* Start EXCERPT TO READ *

Union Nat'l Bank v. Hunt

Decision Date08 April 1879
Citation7 Mo.App. 42
PartiesUNION NATIONAL BANK, Respondent, v. CHARLES L. HUNT ET AL., Appellants.
CourtMissouri Court of Appeals

1. To establish a defence founded upon false and fraudulent representations, it must be shown that the representations were false in a material matter, and made with the intent to deceive in regard to matters peculiarly within the knowledge of the party making them, that they were relied upon by the defendant, furnished his motive for entering into the contract, and that he used ordinary vigilance to ascertain the truth.

2. Where a bank purchases its own stock to protect itself from loss upon a debt, it is bound to sell the stock within six months, and may sell on credit and take the purchaser's note, with the stock sold as collateral to secure it, provided this is done in good faith.

3. An abuse of the corporate powers is not a sufficient defence to such a note The question of misuser will not be decided collaterally by setting aside a sale otherwise good.

APPEAL from St. Louis Circuit Court

Affirmed.

* End EXCERPT TO READ *

### [WHAT TO PRODUCE]
Summarize the Union National Bank v. Hunt decision in two sentences.

* Start RECORDED DATA *

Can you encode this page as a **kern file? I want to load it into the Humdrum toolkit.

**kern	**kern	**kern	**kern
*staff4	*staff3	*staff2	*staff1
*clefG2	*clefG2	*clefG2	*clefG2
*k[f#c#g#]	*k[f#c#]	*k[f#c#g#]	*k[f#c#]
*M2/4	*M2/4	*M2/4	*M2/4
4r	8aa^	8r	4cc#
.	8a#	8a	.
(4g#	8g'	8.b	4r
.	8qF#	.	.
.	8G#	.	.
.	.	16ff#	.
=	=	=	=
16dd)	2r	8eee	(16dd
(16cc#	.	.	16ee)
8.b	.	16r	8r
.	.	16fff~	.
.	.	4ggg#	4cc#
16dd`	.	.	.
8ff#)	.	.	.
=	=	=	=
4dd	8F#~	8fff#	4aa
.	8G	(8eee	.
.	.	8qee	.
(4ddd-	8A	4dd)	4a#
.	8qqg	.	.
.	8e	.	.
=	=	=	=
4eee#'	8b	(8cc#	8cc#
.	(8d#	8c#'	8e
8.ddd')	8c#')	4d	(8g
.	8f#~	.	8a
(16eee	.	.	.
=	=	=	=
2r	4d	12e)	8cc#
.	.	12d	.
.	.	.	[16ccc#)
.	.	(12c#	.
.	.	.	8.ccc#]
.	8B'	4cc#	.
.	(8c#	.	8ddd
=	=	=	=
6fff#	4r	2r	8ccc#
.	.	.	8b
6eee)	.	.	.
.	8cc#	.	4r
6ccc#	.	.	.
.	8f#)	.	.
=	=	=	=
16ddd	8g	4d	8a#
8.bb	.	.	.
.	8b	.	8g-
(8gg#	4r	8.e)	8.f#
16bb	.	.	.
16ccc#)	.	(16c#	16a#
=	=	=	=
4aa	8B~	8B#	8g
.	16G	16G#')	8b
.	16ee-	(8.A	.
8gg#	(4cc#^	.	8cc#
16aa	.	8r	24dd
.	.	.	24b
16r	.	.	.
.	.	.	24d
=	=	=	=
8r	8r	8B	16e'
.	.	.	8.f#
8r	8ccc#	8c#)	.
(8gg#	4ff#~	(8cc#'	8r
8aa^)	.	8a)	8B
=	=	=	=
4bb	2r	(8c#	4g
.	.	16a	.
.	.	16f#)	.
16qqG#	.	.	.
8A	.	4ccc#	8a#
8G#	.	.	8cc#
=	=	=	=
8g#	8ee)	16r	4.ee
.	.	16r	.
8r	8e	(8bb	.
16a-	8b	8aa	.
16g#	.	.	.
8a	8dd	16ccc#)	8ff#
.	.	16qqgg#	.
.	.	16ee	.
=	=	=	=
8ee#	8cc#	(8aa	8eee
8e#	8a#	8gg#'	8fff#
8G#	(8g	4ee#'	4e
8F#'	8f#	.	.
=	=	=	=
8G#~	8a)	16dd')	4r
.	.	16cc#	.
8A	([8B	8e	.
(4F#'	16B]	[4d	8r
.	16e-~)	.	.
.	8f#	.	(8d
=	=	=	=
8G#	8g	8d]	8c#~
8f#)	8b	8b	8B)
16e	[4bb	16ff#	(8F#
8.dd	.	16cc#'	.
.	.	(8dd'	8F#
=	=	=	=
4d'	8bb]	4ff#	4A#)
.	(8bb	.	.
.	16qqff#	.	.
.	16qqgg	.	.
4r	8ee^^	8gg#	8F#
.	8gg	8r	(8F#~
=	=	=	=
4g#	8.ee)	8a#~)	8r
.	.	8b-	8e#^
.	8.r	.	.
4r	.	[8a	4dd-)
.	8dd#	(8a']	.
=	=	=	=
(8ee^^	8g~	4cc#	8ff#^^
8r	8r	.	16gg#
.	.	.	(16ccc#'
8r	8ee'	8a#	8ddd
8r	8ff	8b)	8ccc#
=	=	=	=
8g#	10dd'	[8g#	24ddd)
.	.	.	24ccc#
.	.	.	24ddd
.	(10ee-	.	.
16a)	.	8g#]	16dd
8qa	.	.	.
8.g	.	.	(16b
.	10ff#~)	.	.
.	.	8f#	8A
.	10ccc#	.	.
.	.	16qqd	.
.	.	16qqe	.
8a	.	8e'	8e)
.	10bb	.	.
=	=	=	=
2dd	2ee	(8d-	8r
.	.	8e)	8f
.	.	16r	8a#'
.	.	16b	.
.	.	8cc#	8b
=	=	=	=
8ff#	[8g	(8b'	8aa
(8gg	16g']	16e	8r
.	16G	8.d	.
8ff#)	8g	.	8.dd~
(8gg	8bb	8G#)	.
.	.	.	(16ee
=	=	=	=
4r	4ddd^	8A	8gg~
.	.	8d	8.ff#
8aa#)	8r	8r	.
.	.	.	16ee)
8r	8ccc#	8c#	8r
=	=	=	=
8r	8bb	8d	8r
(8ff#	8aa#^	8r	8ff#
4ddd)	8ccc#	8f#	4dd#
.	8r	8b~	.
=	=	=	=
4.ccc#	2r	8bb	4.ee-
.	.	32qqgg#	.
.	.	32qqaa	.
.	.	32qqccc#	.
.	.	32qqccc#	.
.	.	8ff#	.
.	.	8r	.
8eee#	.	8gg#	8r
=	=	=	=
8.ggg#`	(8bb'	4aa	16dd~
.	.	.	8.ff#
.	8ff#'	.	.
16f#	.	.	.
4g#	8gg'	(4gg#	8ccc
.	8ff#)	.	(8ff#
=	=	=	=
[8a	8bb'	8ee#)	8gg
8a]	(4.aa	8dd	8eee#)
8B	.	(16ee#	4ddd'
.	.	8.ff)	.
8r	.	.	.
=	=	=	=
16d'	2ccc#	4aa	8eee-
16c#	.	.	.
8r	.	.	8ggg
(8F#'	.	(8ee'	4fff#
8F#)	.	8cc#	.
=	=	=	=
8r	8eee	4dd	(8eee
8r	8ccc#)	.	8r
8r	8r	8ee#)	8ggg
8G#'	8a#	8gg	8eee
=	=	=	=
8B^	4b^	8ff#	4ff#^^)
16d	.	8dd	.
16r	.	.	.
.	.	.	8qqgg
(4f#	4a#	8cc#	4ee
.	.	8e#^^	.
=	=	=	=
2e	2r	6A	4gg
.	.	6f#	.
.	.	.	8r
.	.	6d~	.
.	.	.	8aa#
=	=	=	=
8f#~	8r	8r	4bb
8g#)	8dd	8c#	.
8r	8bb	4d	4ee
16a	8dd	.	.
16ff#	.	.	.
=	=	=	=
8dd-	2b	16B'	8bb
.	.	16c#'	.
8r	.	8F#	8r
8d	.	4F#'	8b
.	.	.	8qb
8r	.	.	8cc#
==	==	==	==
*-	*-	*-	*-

* End RECORDED DATA *

### [COMPLETE ANSWER]
This 1879 Missouri Court of Appeals decision states that a fraud defense requires false representations on a material matter, made with intent to deceive, relied on by the defendant as the motive for the contract, and met with ordinary vigilance to learn the truth. It also states that a bank buying its own stock to protect a debt must sell it within six months and may, in good faith, sell on credit for a note secured by that stock, that abuse of corporate powers is no defense to such a note, and the appeal from the St. Louis Circuit Court was affirmed.